Start of Block

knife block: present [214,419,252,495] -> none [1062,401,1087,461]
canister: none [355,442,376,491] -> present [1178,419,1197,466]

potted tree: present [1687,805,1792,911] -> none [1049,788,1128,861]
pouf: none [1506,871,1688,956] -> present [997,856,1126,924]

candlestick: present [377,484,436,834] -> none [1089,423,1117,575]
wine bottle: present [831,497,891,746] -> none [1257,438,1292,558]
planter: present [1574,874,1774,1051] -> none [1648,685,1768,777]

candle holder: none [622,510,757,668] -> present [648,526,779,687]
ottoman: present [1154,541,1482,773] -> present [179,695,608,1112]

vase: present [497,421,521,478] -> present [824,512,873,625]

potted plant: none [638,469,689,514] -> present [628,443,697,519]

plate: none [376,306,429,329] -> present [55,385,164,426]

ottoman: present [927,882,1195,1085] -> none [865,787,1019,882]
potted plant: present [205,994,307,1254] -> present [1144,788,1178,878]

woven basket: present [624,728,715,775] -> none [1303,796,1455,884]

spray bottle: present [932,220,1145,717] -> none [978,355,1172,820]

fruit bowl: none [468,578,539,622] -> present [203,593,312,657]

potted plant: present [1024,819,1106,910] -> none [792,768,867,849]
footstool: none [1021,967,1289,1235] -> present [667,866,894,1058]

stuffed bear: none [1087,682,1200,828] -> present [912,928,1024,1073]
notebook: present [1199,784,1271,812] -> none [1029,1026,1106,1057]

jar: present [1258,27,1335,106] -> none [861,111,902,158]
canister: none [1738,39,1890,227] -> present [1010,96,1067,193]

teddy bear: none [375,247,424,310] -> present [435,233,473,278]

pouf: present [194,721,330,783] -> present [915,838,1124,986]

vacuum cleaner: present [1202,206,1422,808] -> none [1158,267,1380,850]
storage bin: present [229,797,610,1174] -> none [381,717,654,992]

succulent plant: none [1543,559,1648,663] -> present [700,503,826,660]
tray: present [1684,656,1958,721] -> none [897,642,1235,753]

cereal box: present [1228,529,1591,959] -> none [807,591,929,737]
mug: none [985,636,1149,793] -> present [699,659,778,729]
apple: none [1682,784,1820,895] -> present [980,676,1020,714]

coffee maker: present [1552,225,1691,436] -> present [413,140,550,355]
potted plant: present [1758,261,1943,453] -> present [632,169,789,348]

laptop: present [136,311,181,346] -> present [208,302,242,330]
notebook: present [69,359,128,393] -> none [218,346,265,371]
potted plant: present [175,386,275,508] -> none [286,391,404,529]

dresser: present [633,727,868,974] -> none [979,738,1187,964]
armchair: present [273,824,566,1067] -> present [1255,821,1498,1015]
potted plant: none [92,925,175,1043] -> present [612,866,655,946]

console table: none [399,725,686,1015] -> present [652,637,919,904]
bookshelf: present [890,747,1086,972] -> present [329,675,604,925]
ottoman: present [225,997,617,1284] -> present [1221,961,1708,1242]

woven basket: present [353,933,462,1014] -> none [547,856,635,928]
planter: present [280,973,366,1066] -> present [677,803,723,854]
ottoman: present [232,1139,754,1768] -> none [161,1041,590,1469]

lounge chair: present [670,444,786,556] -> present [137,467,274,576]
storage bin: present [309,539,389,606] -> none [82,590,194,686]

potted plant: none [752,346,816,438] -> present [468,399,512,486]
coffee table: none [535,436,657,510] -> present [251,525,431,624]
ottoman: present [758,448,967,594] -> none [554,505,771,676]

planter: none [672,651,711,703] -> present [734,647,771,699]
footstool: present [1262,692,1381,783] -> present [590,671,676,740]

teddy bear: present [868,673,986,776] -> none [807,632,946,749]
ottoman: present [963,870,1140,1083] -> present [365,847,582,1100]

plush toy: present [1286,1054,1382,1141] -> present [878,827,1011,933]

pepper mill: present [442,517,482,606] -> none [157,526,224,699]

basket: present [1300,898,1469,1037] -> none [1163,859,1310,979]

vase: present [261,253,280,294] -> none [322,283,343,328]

End of Block

- [Your task]:
Lines wanted from the listing above: the line with "coffee table: none" up to and including the line with "footstool: present [1262,692,1381,783]". Please write them out exactly, adding nothing else.

- [Written solution]:
coffee table: none [535,436,657,510] -> present [251,525,431,624]
ottoman: present [758,448,967,594] -> none [554,505,771,676]

planter: none [672,651,711,703] -> present [734,647,771,699]
footstool: present [1262,692,1381,783] -> present [590,671,676,740]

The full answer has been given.